Of all the entries below, retype only the lines from the one with "thumb mcp: (349, 355)" through the one with "ring mcp: (301, 277)", exactly as they appear.

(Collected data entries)
· · · ·

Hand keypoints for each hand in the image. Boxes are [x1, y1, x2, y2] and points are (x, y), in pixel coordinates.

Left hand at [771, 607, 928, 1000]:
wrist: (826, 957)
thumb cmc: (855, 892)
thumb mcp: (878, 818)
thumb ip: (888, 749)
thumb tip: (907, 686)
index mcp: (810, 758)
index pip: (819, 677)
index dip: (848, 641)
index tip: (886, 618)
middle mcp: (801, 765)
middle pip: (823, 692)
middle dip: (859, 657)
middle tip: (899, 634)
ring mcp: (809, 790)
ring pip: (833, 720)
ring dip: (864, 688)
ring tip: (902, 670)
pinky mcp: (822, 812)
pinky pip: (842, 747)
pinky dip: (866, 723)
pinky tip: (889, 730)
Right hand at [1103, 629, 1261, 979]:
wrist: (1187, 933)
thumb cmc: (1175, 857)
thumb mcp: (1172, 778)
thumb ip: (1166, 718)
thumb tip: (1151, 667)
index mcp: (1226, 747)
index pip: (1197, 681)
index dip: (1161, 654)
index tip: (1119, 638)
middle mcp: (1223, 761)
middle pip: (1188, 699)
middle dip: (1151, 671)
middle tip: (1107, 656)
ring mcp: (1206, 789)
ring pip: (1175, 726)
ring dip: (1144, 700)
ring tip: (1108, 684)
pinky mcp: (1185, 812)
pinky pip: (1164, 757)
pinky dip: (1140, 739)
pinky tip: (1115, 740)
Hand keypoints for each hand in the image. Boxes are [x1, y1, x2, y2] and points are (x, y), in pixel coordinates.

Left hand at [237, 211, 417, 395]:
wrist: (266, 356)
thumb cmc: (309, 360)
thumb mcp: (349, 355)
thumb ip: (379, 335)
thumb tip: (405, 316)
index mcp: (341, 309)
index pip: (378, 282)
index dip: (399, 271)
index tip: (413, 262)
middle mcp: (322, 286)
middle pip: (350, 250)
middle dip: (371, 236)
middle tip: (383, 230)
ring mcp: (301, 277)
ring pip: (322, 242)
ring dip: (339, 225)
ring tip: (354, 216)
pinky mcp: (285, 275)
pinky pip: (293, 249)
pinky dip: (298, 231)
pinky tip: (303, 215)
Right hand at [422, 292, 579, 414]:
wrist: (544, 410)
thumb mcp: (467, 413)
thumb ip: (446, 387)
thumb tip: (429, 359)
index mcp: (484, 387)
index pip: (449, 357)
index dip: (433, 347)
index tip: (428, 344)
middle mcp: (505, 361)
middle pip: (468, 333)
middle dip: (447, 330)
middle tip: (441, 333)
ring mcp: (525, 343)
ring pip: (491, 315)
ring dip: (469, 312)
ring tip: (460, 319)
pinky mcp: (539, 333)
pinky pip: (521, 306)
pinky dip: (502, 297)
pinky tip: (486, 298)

· · · ·

RESPONSE AREA:
thumb mcp: (349, 355)
thumb ip: (379, 335)
thumb tip: (405, 316)
index mcp: (341, 309)
index pip: (378, 282)
index dip: (399, 271)
index tip: (413, 262)
middle mcp: (322, 286)
middle pip: (350, 250)
middle dip: (371, 236)
middle tip: (383, 230)
ring mcp: (301, 277)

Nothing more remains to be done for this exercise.